In 2014, Esson was captain of Mainland Pride as they won the National Women's League, the top-flight women's football tournament of New Zealand. In 2019, Esson signed with Avaldsnes again, this time playing for three years.

In February 2022, following the injury of first goalkeeper Jasmin Pal, Esson was signed by SC Sand.

In July 2022, Esson joined Scottish club Rangers.

In June 2025, Esson returned to New Zealand and joined Wellington Phoenix. In June 2026, following a successful season as the starting goalkeeper for the Phoenix, including making it to the 2026 grand final, the Phoenix re-signed Esson on a further one-year contract for the 2026–27 season.

==International career==
Esson was a member of the New Zealand U-17 side at the 2008 held in New Zealand, playing all three of three of New Zealand's group games. She was also part of the New Zealand U-20 teams for the 2008 and 2010 Women's World Cups but didn't make an appearance on the field.

Esson made her senior debut for the senior New Zealand team, the Football Ferns, against Thailand.
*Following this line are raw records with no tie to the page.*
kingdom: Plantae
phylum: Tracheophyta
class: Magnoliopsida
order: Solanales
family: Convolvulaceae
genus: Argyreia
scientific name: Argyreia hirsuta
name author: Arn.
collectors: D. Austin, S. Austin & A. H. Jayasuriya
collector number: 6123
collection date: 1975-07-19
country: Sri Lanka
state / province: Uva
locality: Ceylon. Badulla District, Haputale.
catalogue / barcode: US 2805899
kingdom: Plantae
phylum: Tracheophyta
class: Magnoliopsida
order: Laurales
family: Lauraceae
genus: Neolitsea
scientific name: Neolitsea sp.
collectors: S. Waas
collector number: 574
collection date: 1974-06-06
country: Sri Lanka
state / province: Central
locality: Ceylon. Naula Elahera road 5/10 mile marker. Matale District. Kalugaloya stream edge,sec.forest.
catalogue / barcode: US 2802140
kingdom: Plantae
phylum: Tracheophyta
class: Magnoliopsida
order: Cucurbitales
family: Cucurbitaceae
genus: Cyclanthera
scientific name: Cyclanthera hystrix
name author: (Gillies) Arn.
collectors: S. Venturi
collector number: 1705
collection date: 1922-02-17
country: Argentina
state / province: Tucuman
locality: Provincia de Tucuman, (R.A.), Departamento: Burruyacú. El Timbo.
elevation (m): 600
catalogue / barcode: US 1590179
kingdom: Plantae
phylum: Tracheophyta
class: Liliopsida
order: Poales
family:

Coming on as a sub in the 80th minute in their 5–0 win.

In April 2019, Esson was named to the final 23-player squad for the 2019 FIFA Women's World Cup.

On 25 June 2021, Esson was called up to the New Zealand squad for the delayed 2020 Summer Olympics.

Esson was called up to the New Zealand squad for the 2023 FIFA Women's World Cup. She was the starting goalie for New Zealand in all the games in the 2023 FIFA Women's World Cup.

On 4 July 2024, Esson was called up to the New Zealand squad for the 2024 Summer Olympics.

==Personal life==
Esson completed her degree in wind, energy and industrial engineering while she was playing football at Texas Tech. Afterwards she got a job at the Canterbury Earthquake Recovery Authority.